Description
Creator
Francis Towne (1739 - 1816)
Title(s)
  • Landscape
Date
ca. 1770 - 1780
Medium
Pencil, pen and ink, grey wash
Dimensions
  • image width 165mm,
  • image length 229mm
Inscription
  • sheet, recto
  • colour notes “L”, “L”, “W”, “T”, and “T”
  • in pen
Inscription
  • sheet, verso
  • “Frs. Towne”
  • in ink
Object Type
Monochrome wash

Versions
Landscape
Catalogue Number
FT022
Description Sources
Author's examination of the object

Information at the Witt Library, Courtauld Institute of Art

Information supplied by Christie's from the archives of Spink & Sons

Information at Amersham Auction Rooms

Provenance

Untraced until 29 July 1955 when sold by J. H. Price of Portobello Road, London, to Spink, as Landscape with Rider, ink and wash, 6/5 x 9 in. Spink sold it on 1 November 1955 for £22 to Mrs William Wycliffe Spooner; Bury noted it in 1962 in the collection of Mr and Mrs Spooner (William Spooner’s dates are 1882–1967, his widow survived him). It was on sale at Appleby Bros in 1965, whereafter it is untraced, although the frame has an old auction house stock number, “416SC” (probably Christie’s), and a sale, “119 Oct 11[? or 16] 69”, chalked onto it. This is probably the Dutch Estuary, figures by a tower (since in the present study there are three figures walking on foot in front of the horseman), measuring 216 x 165 mm, sold by the estate of Walter James Redfern Turner of Solihull (1889–1945) at Sotheby’s on 1–2 June, 1948, lot 20, for £24 to the Fine Art Society, where on 22 October 1948 it was sold for £42 to Mrs C. Snowdon.
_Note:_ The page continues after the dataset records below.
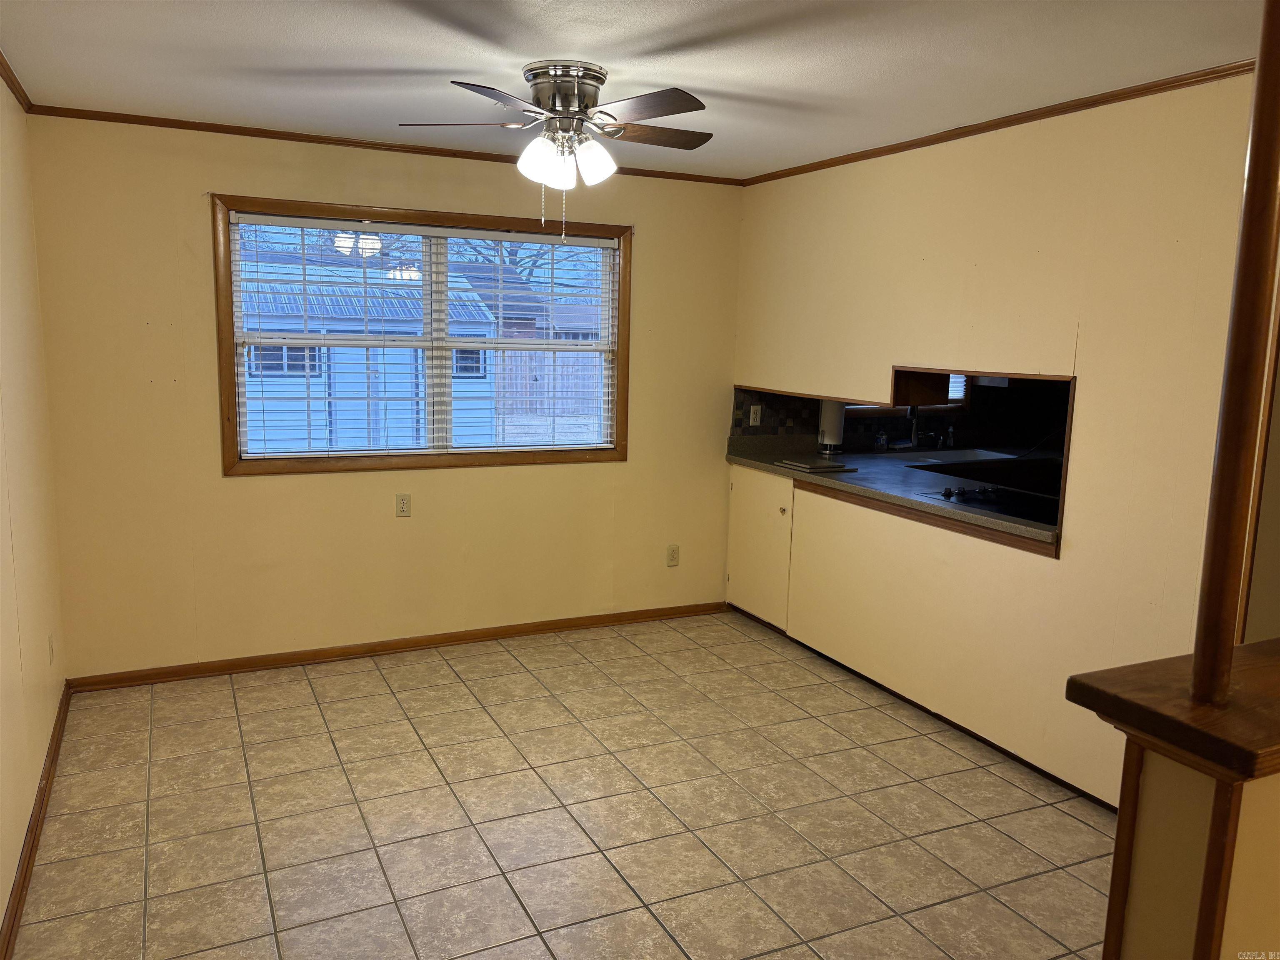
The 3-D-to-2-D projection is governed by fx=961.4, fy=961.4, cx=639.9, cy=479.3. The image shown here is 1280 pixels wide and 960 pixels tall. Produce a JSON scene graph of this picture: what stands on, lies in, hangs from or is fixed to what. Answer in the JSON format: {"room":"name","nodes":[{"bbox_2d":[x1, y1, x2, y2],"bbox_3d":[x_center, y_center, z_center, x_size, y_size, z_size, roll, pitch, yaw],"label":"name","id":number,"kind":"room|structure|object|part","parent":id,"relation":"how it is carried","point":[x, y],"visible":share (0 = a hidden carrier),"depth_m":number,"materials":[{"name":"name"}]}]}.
{"room":"dining room","nodes":[
{"label":"dining room","id":0,"kind":"room"},
{"bbox_2d":[0,77,65,946],"bbox_3d":[-1.348,0.130,1.594,0.138,2.464,5.128,-3,10,-25],"label":"left wall","id":1,"kind":"structure","parent":0,"point":[1,907],"depth_m":3.16,"materials":[{"name":"beige paint"}]},
{"bbox_2d":[0,48,34,112],"bbox_3d":[-1.362,-1.094,1.692,0.047,0.053,4.457,-3,10,-25],"label":"crown molding","id":2,"kind":"structure","parent":1,"relation":"attached to","point":[17,90],"depth_m":3.34,"materials":[{"name":"brown wood"}]},
{"bbox_2d":[0,682,72,959],"bbox_3d":[-1.494,1.221,2.197,0.016,0.084,4.316,-3,10,-25],"label":"baseboard","id":3,"kind":"structure","parent":1,"relation":"attached to","point":[17,896],"depth_m":2.92,"materials":[{"name":"brown wood"}]},
{"bbox_2d":[47,632,55,664],"bbox_3d":[-2.244,0.647,3.667,0.009,0.116,0.071,-3,10,-25],"label":"wall outlet","id":4,"kind":"object","parent":1,"relation":"attached to","point":[51,649],"visible":0.97,"depth_m":3.65,"materials":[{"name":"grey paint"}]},
{"bbox_2d":[30,115,740,679],"bbox_3d":[-0.716,-0.386,4.907,3.958,2.443,0.155,-3,10,-25],"label":"back wall","id":5,"kind":"structure","parent":0,"point":[237,496],"depth_m":4.45,"materials":[{"name":"paint"}]},
{"bbox_2d":[24,104,743,185],"bbox_3d":[-0.939,-1.535,4.505,3.200,0.043,0.035,-3,10,-25],"label":"crown molding","id":6,"kind":"structure","parent":5,"relation":"attached to","point":[210,130],"depth_m":4.29,"materials":[{"name":"brown wood"}]},
{"bbox_2d":[65,600,729,691],"bbox_3d":[-0.971,0.813,4.874,3.308,0.075,0.015,-3,10,-25],"label":"baseboard","id":7,"kind":"structure","parent":5,"relation":"attached to","point":[221,668],"depth_m":4.70,"materials":[{"name":"brown wood"}]},
{"bbox_2d":[395,493,411,517],"bbox_3d":[-1.156,0.126,4.692,0.071,0.115,0.009,-3,10,-25],"label":"wall outlet","id":8,"kind":"object","parent":5,"relation":"attached to","point":[403,504],"visible":0.99,"depth_m":4.69,"materials":[{"name":"beige plastic"}]},
{"bbox_2d":[212,194,633,475],"bbox_3d":[-0.976,-0.670,4.733,1.958,1.222,0.159,-3,10,-25],"label":"window","id":9,"kind":"structure","parent":5,"relation":"in","point":[231,366],"depth_m":4.66,"materials":[{"name":"brown wood"}]},
{"bbox_2d":[229,214,619,459],"bbox_3d":[-0.978,-0.674,4.739,1.873,1.065,0.054,-3,10,-25],"label":"window blind","id":10,"kind":"object","parent":9,"relation":"attached to","point":[494,235],"visible":0.98,"depth_m":4.68,"materials":[{"name":"white plastic"}]},
{"bbox_2d":[665,544,679,566],"bbox_3d":[0.182,0.428,5.394,0.071,0.117,0.009,-3,10,-25],"label":"wall outlet","id":11,"kind":"object","parent":5,"relation":"attached to","point":[671,558],"visible":0.99,"depth_m":5.39,"materials":[{"name":"plastic"}]},
{"bbox_2d":[5,607,1118,959],"bbox_3d":[0.967,1.290,2.713,5.066,0.096,6.088,-3,10,-25],"label":"tile floor","id":12,"kind":"structure","parent":0,"point":[1063,818],"depth_m":3.21,"materials":[{"name":"beige tile"}]},
{"bbox_2d":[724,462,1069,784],"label":"base cabinet","id":13,"kind":"object","parent":12,"relation":"on","point":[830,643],"visible":0.6,"depth_m":4.18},
{"bbox_2d":[725,432,1062,554],"bbox_3d":[1.257,-0.194,4.572,0.579,0.657,2.079,-3,10,-25],"label":"countertop","id":14,"kind":"structure","parent":13,"relation":"on","point":[759,463],"depth_m":4.13,"materials":[{"name":"laminate"}]},
{"bbox_2d":[775,456,849,472],"bbox_3d":[0.884,-0.077,4.979,0.276,0.021,0.322,-3,10,-25],"label":"cutting board","id":15,"kind":"object","parent":14,"relation":"on","point":[804,466],"visible":0.99,"depth_m":4.91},
{"bbox_2d":[817,398,846,455],"bbox_3d":[1.085,-0.315,5.442,0.157,0.346,0.159,-3,10,-25],"label":"paper towel roll","id":16,"kind":"object","parent":14,"relation":"on","point":[836,421],"visible":0.71,"depth_m":5.39,"materials":[{"name":"white paper"}]},
{"bbox_2d":[873,428,887,451],"bbox_3d":[1.406,-0.231,5.622,0.064,0.147,0.059,-3,10,-25],"label":"soap bottle","id":17,"kind":"object","parent":14,"relation":"on","point":[881,442],"visible":0.99,"depth_m":5.60,"materials":[{"name":"clear plastic"}]},
{"bbox_2d":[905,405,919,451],"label":"faucet","id":18,"kind":"object","parent":14,"relation":"on","point":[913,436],"visible":0.67,"depth_m":5.66,"materials":[{"name":"silver metal"}]},
{"bbox_2d":[942,425,955,448],"bbox_3d":[1.860,-0.250,5.778,0.056,0.156,0.058,-3,10,-25],"label":"soap bottle","id":19,"kind":"object","parent":14,"relation":"on","point":[950,439],"visible":0.97,"depth_m":5.76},
{"bbox_2d":[903,446,1019,465],"bbox_3d":[1.838,-0.046,5.431,0.661,0.156,0.435,-3,10,-25],"label":"sink","id":20,"kind":"object","parent":14,"relation":"in","point":[973,455],"visible":0.42,"depth_m":5.57,"materials":[{"name":"silver metal"}]},
{"bbox_2d":[921,482,1059,526],"bbox_3d":[1.602,0.088,4.005,0.563,0.044,0.674,-3,10,-25],"label":"cooktop","id":21,"kind":"object","parent":14,"relation":"in","point":[947,496],"visible":0.59,"depth_m":4.02,"materials":[{"name":"black glass"}]},
{"bbox_2d":[0,0,1274,177],"bbox_3d":[0.586,-1.222,2.269,4.543,0.105,5.628,-3,10,-25],"label":"ceiling","id":22,"kind":"structure","parent":0,"point":[414,63],"depth_m":2.95,"materials":[{"name":"white paint"}]},
{"bbox_2d":[398,61,712,244],"bbox_3d":[-0.244,-1.067,3.206,1.013,0.553,1.012,2,9,4],"label":"ceiling fan","id":23,"kind":"object","parent":22,"relation":"attached to","point":[536,76],"visible":0.99,"depth_m":3.10,"materials":[{"name":"metal"}]},
{"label":"blade","id":24,"kind":"part","parent":23,"relation":"part of","materials":[{"name":"brown wood"}]},
{"bbox_3d":[-0.390,-1.070,2.722,0.371,0.039,0.343,-3,10,-25],"label":"blade","id":25,"kind":"part","parent":23,"relation":"part of","materials":[{"name":"wood"}]},
{"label":"shade","id":26,"kind":"part","parent":23,"relation":"part of","materials":[{"name":"white glass"}]},
{"bbox_3d":[-0.251,-1.252,3.135,0.255,0.127,0.267,-3,10,-25],"label":"motor housing","id":27,"kind":"part","parent":23,"relation":"part of","materials":[{"name":"silver metal"}]},
{"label":"shades","id":28,"kind":"part","parent":23,"relation":"part of","materials":[{"name":"white glass"}]},
{"bbox_3d":[-0.156,-1.033,3.126,0.120,0.133,0.118,-3,10,-25],"label":"shade","id":29,"kind":"part","parent":23,"relation":"part of","materials":[{"name":"white glass"}]},
{"bbox_3d":[0.007,-1.097,2.835,0.267,0.037,0.421,-3,10,-25],"label":"blade","id":30,"kind":"part","parent":23,"relation":"part of","materials":[{"name":"brown wood"}]},
{"bbox_3d":[0.044,-1.155,3.241,0.452,0.036,0.212,-3,10,-25],"label":"blade","id":31,"kind":"part","parent":23,"relation":"part of","materials":[{"name":"brown wood"}]},
{"bbox_2d":[732,376,1074,454],"bbox_3d":[1.760,-0.378,5.579,2.105,0.458,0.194,-3,10,-25],"label":"tile backsplash","id":32,"kind":"structure","parent":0,"point":[809,401],"depth_m":5.70,"materials":[{"name":"black tile"}]},
{"bbox_2d":[748,405,762,426],"bbox_3d":[0.653,-0.362,5.445,0.070,0.114,0.009,-3,10,-25],"label":"wall outlet","id":33,"kind":"object","parent":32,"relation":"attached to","point":[751,421],"visible":0.99,"depth_m":5.44,"materials":[{"name":"white plastic"}]},
{"bbox_2d":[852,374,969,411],"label":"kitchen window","id":34,"kind":"structure","parent":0,"point":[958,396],"depth_m":5.90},
{"bbox_2d":[730,72,1266,811],"bbox_3d":[1.354,-0.178,3.905,0.125,2.455,3.564,-3,10,-25],"label":"right wall","id":35,"kind":"structure","parent":0,"point":[1093,388],"depth_m":3.43,"materials":[{"name":"beige paint"}]},
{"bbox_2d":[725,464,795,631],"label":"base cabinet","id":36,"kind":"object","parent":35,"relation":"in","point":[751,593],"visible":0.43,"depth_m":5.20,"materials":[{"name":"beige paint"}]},
{"bbox_2d":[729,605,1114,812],"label":"baseboard","id":37,"kind":"structure","parent":35,"relation":"attached to","point":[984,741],"depth_m":3.94,"materials":[{"name":"brown wood"}]},
{"bbox_2d":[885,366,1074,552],"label":"pass-through opening","id":38,"kind":"object","parent":35,"relation":"in","point":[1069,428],"visible":0.43,"depth_m":4.08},
{"bbox_2d":[743,58,1253,184],"bbox_3d":[1.380,-1.342,3.615,0.038,0.043,3.565,-3,10,-25],"label":"crown molding","id":39,"kind":"structure","parent":35,"relation":"attached to","point":[891,149],"depth_m":3.48,"materials":[{"name":"brown wood"}]},
{"bbox_2d":[1106,735,1279,959],"bbox_3d":[1.513,0.892,1.733,1.927,1.109,0.206,-3,10,-25],"label":"half wall","id":40,"kind":"structure","parent":0,"point":[1153,789],"depth_m":1.41,"materials":[{"name":"beige paint"}]},
{"bbox_2d":[1065,638,1279,782],"bbox_3d":[1.515,0.340,1.671,1.765,0.049,0.503,-3,10,-25],"label":"wooden ledge","id":41,"kind":"object","parent":40,"relation":"attached to","point":[1254,646],"visible":0.75,"depth_m":1.41,"materials":[{"name":"brown wood"}]},
{"bbox_2d":[1188,0,1279,704],"bbox_3d":[0.888,-0.302,1.355,0.097,1.242,0.089,-3,10,-25],"label":"wooden post","id":42,"kind":"object","parent":41,"relation":"on","point":[1223,447],"visible":1,"depth_m":1.38,"materials":[{"name":"brown wood"}]},
{"label":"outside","id":43,"kind":"structure","parent":0,"visible":0},
{"bbox_2d":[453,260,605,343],"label":"house","id":44,"kind":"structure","parent":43,"point":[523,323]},
{"label":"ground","id":45,"kind":"structure","parent":43,"visible":0},
{"bbox_2d":[242,258,506,451],"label":"shed","id":46,"kind":"structure","parent":45,"relation":"on","point":[340,351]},
{"bbox_2d":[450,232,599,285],"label":"tree","id":47,"kind":"object","parent":45,"relation":"on","point":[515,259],"visible":0.2,"materials":[{"name":"plant"}]},
{"bbox_2d":[496,348,604,417],"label":"wooden fence","id":48,"kind":"object","parent":45,"relation":"on","point":[520,358],"visible":0.33,"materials":[{"name":"brown wood"}]}
]}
It was offered for sale at the Amersham Auction Rooms, Amersham, on 7 February 2008, lot 138.

Associated People & Organisations

Amersham Auction Rooms, Amersham
Appleby Bros, London
Christie's, London
The Fine Art Society, London
Mrs Mercie Winifred Sanderson Milling (later Spooner) (1902 - after 1967)
J. H. Price (active 1955)
Mrs C. Snowdon (active 1948)
Sotheby's, London
Spink & Son, London
William Wycliffe Spooner (1882 - 1967)
Walter James Redfern Turner (1889 - 1945)
Untraced
Exhibition History
Exhibition of Early English Watercolours, Appleby Brothers, London, 1965, no. 11, as 'Landscape with horseman, tower and buildings in distance'
Bibliography
Adrian Bury, Francis Towne - Lone Star of Water-Colour Painting, Charles Skilton: London, 1962, p. 150

Comment

This drawing is a study for a painting of the 1770s (FT023), with a sparseness characteristic of early studies for oil. Its purpose is to set out the basic layers of the picture’s composition and, as such, Towne shows little care for details like the leaves foreground right—marked in with only a few lines to secure their position—and the awkward relationship between the two foreground trees, which in oil are distinguished from one another far more subtly than Towne has attempted in pen and wash.